**TASK TO CARRY OUT:** Report every line of the data where the string "Canon" appears.

Saved entries
↓↓↓
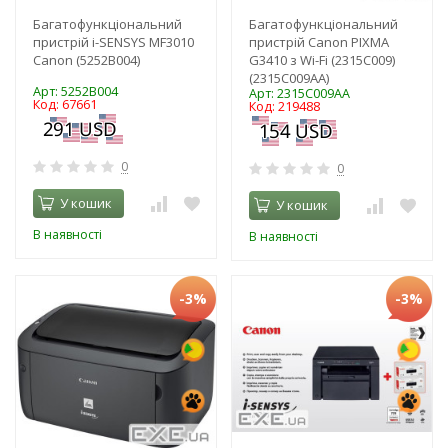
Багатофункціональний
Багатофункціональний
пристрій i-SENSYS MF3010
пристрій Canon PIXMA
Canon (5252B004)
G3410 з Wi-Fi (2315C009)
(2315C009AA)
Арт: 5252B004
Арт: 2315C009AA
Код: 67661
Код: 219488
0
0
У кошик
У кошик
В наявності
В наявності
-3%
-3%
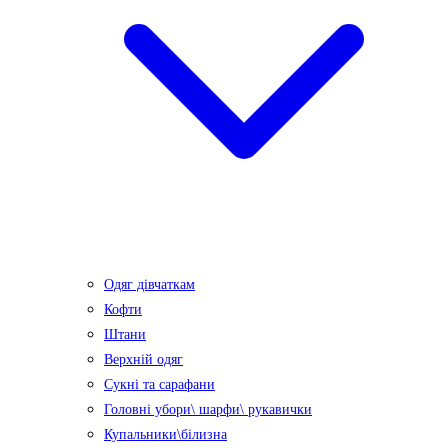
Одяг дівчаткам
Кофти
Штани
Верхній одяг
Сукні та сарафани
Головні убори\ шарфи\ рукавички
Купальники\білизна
↑↑↑
**EXERCISE OUTPUT:**
пристрій Canon PIXMA
Canon (5252B004)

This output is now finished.